The Great Hall still has its 14th-century roof. A candle placed on a stone bracket on the south wall gave light for someone to read to the priests at meal time. South of the hall lay the second quadrangle. A great fireplace in the garden shows where the medieval kitchen was.
As you walk out of the village, you pass through typical downland woods and pasture full of flints. The bigger flints were gathered in winter by peasants, temporarily free from the agricultural treadmill, and used to build churches, houses and farms.
Are you descend towards Luddesdown, one of the prettiest cricket pitches in the country can be seen in the natural amphitheatre below. There is room for thousands of spectators on the hillside to the north.
The natural secure site of Luddesdown village has long been appreciated. Flint tools have been found here. Early cultivation terraces run along the hillside above the Buckland Road near Hatch Hill. There are fallen sarsen stones in the woodland on the opposite slope.
Hatch Hill gets its name from the gate onto the common woodlands of the high downs for the herds of pigs and cattle that were driven here from Thames-side settlements. 'Luddesdown' means the hill of Hlud, a Celtic god of plenty, suggesting an old sacred sight.
The church and manor house, both flint built, appear in the valley bottom, in a hollow wrapped round by hills. The group is typical of the small Kentish manor. If there were any tenants timber-framed cottages around, they have long gone.
The manor, Luddesdown Court, is one of the oldest inhabited houses in the country. Parts date from about 1240, though it is difficult to date flint buildings precisely. The remains of an Iron Age house were found in the foundations, so many houses may have existed on this site.
The Church of St Peter and St Paul was rebuilt in 1866. Few original features survived from the medieval church. Inside the tower is a 13th-century belfry ladder, with steps cut from solid blocks of wood.

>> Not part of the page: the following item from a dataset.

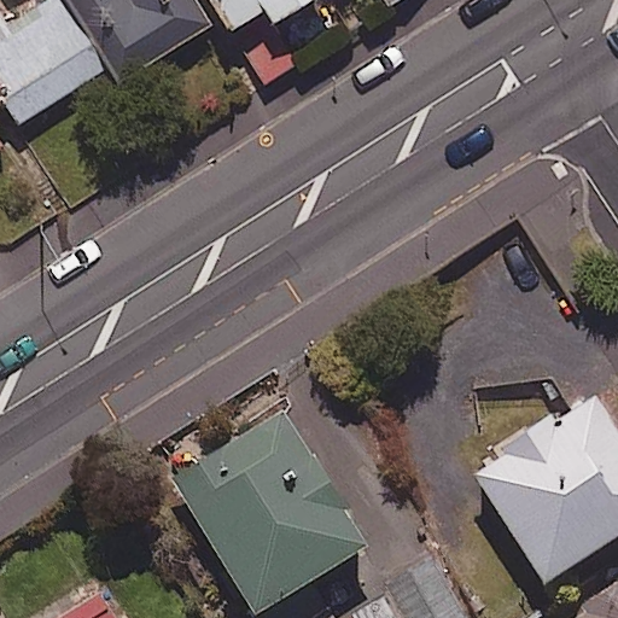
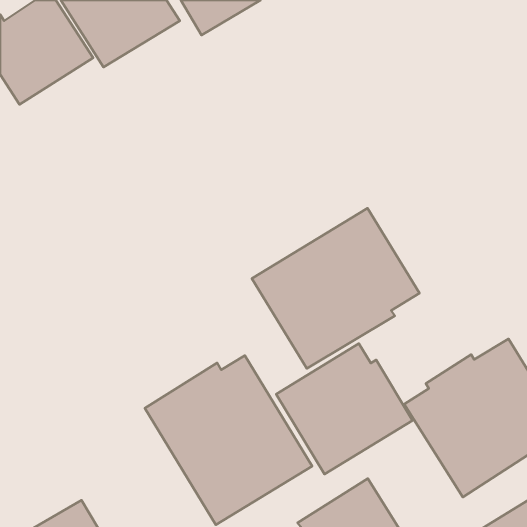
building: none -> [252,208,420,369]
building: none -> [276,343,412,474]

From Luddesdown to Great Buckland, the valley on the left is so smooth and rounded it looks like a giant's bowling alley. Great Buckland Farm has an unusual pond with ducks and geese. The water's edges lined with flints that stop the ground being churned up by horses coming to drink.
The Cock Inn is a welcome break on the way back to Cobham. As well as many hundreds of beer mats, there is a collection of World War Two memorabilia, as well as books to browse through while you relax.
The new churchyard at Cobham affords a view of the north bank of the River Thames, with its power stations and chimney stacks. A wooden memorial seat to a Trinity House pilot is a further reminder of the proximity of the industrial Thames.
Opposite the church, and back at the start of the walk, is the Leather Bottle Inn. This was a favourite hostelry of Charles Dickens, who towards the end of his life lived at nearby Gad's Hill. Mister Pickwick and his friends visit the Leather Bottle in The Pickwick Papers.